Поглядывая на фургоны, мы ждали, когда в дверях одного из них покажется толстое пузо вожака. Хотелось улучить момент, чтобы подрядиться на работу. Но пока мы видели только женщин. Молодые цыганки что-то горланили как оглашенные и все время будто пританцовывали, зато старухи с темными морщинистыми лицами сердито молчали, зыркая на нас своими ведьмовскими глазами.
Часа в три явился бургомистр с господином Бахофеном и молоденькой женщиной, которая живет в поселке. Они подошли к цыганкам и принялись что-то объяснять, однако мы со своего места ничего не смогли разобрать. Потом молодая цыганка поднялась в фургон, а бургомистр повернулся к нам и велел всем убираться отсюда. Никто из ребят даже не шевельнулся, тогда бургомистр прикрикнул, даже погрозил кулаком, но ближе не подошел. Ребята постарше засмеялись. Я тоже сделал вид, будто слова бургомистра меня не касаются, в надежде, что он меня не узнает.

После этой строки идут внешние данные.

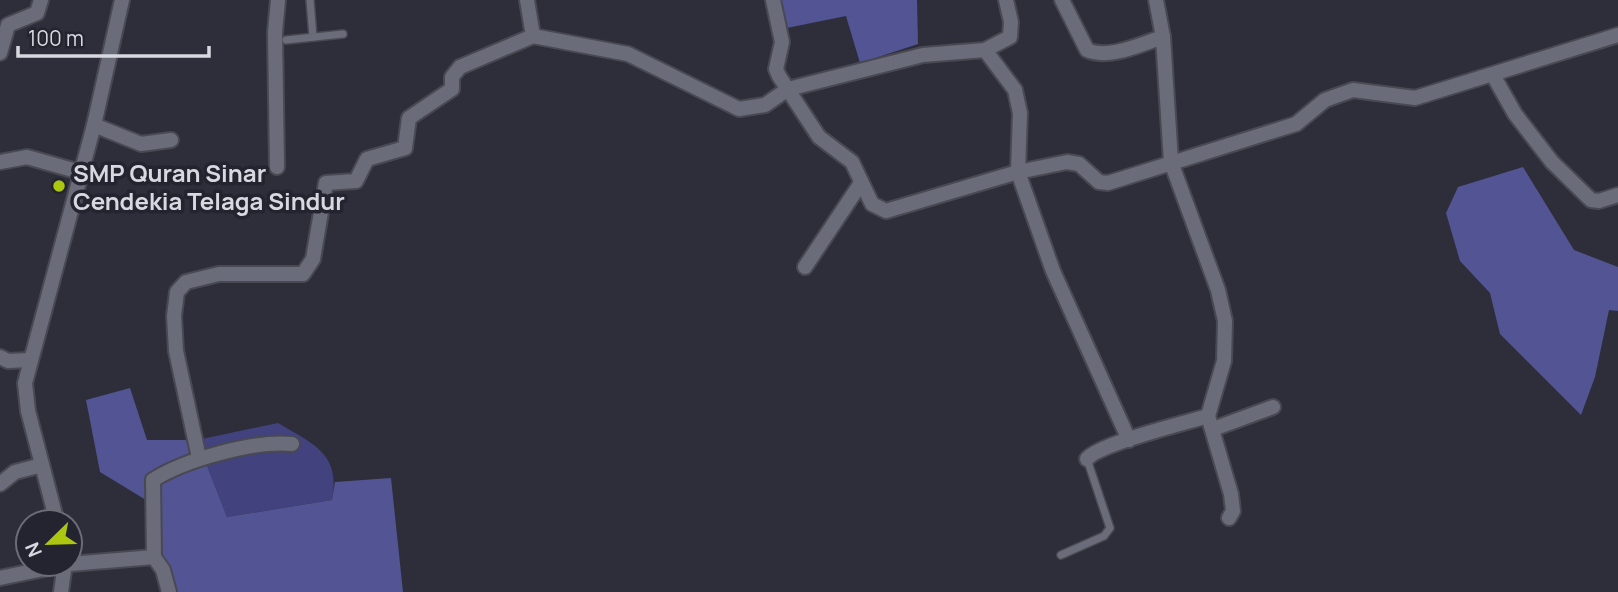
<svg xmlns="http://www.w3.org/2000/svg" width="1618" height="592" font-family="Manrope,sans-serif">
<rect width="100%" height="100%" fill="#2d2e39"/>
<path fill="#41427e" d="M 278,423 C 313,444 341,453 332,500 L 227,517 L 197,440 Z"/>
<g fill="#525493">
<polygon points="770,0 917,0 918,44 860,63 846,16 777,30"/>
<polygon points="1523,167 1574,250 1618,267 1618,311 1609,310 1595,377 1581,415 1500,334 1490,293 1460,261 1446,213 1458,187"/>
<polygon points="130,388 147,440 197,440 227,517 332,500 335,482 391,478 403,592 172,592 146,500 100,472 86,400"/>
</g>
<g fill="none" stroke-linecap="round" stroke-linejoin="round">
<defs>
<g id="lane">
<polyline points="310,0 313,37"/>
<polyline points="286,40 343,34"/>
<polyline points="1061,555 1104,536 1110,528 1087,459"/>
</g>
<g id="street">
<polyline points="527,0 533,36 628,54 739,109 765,105 788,89 923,55 985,50 1010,37 1011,22 1006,0"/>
<polyline points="773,0 782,42 776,69 779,76 819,137 852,162 872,204 886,211 1018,172 1067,162 1079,164 1099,182 1108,183 1296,124 1325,100 1353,90 1415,98 1618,35"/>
<path d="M 1062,0 L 1087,50 C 1109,60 1141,44 1163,37"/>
<polyline points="1156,0 1163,37 1171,162 1218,290 1225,321 1224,361 1208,416 1231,494 1233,511 1229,518"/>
<polyline points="985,50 1015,90 1020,113 1018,172 1053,271 1129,440"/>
<polyline points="0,53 8,25 37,13 41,0"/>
<polyline points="1493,75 1515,114 1552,162 1591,200 1599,201 1618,195"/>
<polyline points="94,125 141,144 171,140"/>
<polyline points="0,162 27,157 80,172"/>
<polyline points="277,167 275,32 278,0"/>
<polyline points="805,267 861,183"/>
<polyline points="0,357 8,361 29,360"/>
<polyline points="1213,429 1273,407"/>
<polyline points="199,458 176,351 174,316 177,292 186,282 219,274 303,274 313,259 326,183 356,181 367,159 405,148 409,118 452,89 452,77 460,67 533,36"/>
<path d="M 1087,459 C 1098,444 1185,423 1208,416"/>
<polyline points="0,484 15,472 42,465"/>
<polyline points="57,522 28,411 25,383 94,125 122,0"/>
<polyline points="70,564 154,557"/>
<polyline points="0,578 68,564"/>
<polyline points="61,592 65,564"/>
<path d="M 169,592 L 163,570 L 154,557 L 153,480 C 184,460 255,440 292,444"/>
</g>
</defs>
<use href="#lane" stroke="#484952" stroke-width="10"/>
<use href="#street" stroke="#484952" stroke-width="18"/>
<use href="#lane" stroke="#6b6c79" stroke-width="7"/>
<use href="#street" stroke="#6b6c79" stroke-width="14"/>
</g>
<circle fill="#adc610" stroke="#23242f" stroke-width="2.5" cx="59" cy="186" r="7"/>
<g text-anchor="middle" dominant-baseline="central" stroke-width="7" stroke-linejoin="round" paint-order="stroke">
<g font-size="24" font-weight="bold" fill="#d8d9e0" stroke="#23242f" text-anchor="start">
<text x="73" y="172">SMP Quran Sinar<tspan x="73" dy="28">Cendekia Telaga Sindur</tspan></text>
</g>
</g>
<g transform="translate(49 543) rotate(247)"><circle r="33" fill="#23242f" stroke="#6b6c76" stroke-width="2"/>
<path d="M0-5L12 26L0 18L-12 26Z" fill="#adc610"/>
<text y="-10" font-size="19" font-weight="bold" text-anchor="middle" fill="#d8d9e0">N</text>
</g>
<path d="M18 46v10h191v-10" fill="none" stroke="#d8d9e0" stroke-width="3.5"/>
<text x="28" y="46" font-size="21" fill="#d8d9e0" stroke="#23242f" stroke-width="5" paint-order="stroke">100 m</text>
</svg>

Молодая цыганка вернулась из фургона и покачала головой. Бургомистр шагнул к ней, протянул какую-то бумагу и опять попытался ей втолковать свое, хотя прекрасно знал, что цыганка его не поймет. Из цыган по-немецки говорил только вожак, да и то плохо. Цыганка что-то крикнула бургомистру, остальные женщины тоже загалдели. Поднялся гвалт. Бургомистр орал, цыганки пронзительно верещали, собаки лаяли. Сопровождавший бургомистра господин Бахофен молчал и только то и дело одергивал пиджак. Один раз, мрачно глянув на нас, он махнул рукой, чтобы прогнать прочь.
Наконец из фургона высунулся вожак в красной жилетке, надетой прямо на голое тело. Он уставился в небо. Потом сплюнул, осторожно слез по лесенке, обошел фургон, опять сплюнул и снова скрылся в нем. При этом он не удостоил бургомистра даже взглядом.

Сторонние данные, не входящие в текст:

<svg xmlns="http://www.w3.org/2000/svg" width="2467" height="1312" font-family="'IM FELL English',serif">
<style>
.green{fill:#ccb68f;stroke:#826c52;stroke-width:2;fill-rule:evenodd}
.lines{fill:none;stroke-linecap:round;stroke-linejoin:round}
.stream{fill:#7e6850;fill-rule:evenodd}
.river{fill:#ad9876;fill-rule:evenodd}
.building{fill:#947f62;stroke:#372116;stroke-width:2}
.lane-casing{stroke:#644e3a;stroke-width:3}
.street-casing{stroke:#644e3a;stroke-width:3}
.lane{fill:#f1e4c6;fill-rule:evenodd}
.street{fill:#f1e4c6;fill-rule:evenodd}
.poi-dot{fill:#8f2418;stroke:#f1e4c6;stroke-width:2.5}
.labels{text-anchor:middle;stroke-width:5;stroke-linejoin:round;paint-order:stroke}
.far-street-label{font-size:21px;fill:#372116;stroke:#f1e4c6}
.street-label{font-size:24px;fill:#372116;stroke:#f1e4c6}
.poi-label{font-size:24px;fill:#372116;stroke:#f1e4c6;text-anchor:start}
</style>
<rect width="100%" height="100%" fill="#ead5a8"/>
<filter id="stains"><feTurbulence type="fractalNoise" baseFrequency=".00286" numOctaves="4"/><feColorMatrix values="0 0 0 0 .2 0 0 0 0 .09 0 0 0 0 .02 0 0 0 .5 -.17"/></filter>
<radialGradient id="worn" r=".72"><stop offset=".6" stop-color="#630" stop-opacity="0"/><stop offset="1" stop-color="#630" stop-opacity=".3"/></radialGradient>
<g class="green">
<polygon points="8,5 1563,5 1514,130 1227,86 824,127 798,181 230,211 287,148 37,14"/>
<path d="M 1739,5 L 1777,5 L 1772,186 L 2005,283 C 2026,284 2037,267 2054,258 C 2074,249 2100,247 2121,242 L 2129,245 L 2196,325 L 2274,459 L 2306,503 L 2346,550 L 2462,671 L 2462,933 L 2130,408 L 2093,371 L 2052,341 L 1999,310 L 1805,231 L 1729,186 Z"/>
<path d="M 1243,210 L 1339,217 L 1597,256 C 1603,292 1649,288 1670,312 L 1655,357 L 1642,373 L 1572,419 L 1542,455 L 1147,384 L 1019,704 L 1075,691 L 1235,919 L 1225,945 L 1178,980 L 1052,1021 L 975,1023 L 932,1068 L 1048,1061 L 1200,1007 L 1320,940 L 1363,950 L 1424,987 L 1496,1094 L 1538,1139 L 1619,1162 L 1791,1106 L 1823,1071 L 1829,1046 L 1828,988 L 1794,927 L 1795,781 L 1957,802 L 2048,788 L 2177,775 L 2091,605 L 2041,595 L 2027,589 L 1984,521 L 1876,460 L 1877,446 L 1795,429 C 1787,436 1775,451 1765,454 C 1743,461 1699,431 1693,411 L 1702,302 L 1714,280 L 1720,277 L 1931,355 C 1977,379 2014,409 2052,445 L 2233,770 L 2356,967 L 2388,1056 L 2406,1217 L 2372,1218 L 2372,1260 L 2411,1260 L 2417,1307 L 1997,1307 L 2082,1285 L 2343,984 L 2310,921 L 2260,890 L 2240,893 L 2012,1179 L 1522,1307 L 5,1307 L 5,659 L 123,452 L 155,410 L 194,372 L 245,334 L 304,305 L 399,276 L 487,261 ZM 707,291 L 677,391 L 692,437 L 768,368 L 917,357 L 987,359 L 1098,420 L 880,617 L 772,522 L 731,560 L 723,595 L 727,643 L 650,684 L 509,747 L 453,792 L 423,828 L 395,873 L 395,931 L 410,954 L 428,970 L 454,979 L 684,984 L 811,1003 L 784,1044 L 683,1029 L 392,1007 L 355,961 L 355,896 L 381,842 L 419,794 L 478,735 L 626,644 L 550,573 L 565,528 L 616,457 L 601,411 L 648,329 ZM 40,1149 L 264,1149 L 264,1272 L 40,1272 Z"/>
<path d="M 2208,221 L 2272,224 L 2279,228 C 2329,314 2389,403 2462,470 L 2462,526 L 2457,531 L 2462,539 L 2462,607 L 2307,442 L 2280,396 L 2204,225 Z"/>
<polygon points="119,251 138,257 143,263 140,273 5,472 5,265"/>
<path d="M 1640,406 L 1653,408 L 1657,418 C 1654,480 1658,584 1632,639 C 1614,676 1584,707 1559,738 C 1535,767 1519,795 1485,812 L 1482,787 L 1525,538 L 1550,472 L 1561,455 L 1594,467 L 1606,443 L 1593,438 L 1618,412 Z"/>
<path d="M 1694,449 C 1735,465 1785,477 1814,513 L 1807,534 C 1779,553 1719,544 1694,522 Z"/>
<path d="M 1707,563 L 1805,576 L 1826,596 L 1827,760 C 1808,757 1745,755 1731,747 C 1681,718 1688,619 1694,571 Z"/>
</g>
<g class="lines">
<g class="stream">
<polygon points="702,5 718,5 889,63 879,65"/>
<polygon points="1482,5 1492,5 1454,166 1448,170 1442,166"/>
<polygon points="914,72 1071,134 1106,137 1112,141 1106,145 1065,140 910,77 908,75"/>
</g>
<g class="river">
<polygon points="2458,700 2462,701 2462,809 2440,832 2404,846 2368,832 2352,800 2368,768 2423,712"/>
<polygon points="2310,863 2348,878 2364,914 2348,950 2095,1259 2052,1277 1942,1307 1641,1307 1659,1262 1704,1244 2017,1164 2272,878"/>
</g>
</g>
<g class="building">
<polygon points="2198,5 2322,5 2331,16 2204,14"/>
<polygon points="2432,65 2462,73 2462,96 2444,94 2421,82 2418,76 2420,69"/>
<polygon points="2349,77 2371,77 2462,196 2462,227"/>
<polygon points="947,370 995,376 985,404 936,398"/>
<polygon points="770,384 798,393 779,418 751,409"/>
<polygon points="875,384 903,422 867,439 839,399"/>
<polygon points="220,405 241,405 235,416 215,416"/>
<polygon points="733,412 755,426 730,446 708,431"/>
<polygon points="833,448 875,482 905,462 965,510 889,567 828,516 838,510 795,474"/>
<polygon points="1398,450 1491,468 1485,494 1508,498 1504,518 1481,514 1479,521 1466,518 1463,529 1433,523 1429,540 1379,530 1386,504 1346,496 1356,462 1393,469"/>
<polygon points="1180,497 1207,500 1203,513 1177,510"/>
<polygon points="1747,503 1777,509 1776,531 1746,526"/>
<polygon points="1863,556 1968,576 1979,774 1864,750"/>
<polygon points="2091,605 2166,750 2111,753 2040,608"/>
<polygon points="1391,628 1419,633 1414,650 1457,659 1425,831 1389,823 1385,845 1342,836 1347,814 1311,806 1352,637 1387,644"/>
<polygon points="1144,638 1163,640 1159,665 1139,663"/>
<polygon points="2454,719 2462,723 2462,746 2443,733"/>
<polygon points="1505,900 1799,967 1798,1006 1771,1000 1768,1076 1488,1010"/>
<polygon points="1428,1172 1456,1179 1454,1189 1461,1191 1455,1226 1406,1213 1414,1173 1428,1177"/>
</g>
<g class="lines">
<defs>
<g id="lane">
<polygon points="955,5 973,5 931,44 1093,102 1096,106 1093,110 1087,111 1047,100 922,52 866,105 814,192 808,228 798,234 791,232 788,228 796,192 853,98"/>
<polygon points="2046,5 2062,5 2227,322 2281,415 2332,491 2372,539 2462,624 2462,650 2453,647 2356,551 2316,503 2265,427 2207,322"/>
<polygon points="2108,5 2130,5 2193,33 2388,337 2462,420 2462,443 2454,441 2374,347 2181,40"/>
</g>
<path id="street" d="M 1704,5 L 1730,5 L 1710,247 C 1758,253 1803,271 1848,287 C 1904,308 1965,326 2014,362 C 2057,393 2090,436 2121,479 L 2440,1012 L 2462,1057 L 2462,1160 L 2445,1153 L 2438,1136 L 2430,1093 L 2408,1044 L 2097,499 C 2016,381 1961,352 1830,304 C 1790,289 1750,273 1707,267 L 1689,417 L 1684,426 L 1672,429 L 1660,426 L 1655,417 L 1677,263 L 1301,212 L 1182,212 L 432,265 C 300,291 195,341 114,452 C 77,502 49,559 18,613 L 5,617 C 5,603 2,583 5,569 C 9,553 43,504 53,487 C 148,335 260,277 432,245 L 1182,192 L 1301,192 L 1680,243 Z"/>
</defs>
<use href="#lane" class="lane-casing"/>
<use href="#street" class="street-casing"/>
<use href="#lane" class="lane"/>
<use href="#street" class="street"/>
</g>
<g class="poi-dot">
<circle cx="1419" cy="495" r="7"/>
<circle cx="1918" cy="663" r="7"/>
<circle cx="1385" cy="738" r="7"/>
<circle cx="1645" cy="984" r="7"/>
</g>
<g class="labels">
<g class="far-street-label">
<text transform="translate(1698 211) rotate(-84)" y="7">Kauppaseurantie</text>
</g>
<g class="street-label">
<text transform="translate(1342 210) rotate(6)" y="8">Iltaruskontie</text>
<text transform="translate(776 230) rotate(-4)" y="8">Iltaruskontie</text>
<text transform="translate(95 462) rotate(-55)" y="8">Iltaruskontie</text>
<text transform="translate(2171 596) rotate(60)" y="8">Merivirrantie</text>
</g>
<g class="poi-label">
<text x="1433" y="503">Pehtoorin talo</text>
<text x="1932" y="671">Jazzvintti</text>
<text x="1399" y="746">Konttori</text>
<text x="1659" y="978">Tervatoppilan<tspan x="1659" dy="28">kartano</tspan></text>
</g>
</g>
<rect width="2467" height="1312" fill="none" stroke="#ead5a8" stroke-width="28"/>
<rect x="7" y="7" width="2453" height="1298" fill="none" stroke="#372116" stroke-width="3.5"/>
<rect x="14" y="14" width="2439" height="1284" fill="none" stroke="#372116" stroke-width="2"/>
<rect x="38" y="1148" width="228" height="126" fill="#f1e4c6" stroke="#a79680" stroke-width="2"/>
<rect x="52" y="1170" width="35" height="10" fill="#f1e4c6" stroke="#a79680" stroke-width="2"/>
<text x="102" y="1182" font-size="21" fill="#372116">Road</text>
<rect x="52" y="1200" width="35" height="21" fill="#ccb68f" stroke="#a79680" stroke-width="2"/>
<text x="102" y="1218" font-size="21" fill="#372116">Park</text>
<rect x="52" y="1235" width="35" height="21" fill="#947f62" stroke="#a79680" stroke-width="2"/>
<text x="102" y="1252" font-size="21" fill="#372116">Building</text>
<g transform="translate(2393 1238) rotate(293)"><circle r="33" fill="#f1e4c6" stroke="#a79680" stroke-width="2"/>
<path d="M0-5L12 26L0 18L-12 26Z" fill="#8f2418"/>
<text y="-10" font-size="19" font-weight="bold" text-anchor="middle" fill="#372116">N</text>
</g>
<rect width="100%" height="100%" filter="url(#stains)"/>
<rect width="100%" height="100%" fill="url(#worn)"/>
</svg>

— Гляди, сейчас бургомистра прирежут, — шепнул Пауль, пока толстый вожак обходил свой фургон.
— Кто? — удивился я.
— Вожак. Цыгане чуть что — сразу за нож. Мне отец говорил.
— Его же за это в тюрьму посадят.
— Еще чего, — презрительно фыркнул Пауль. — Цыгане в тюрьме не сидят. Знаешь, какие они шустрые! Разве их поймаешь?
Я так и замер, ожидая, что старый цыган вот-вот пырнет нашего бургомистра. Однако вожак преспокойно вернулся в фургон.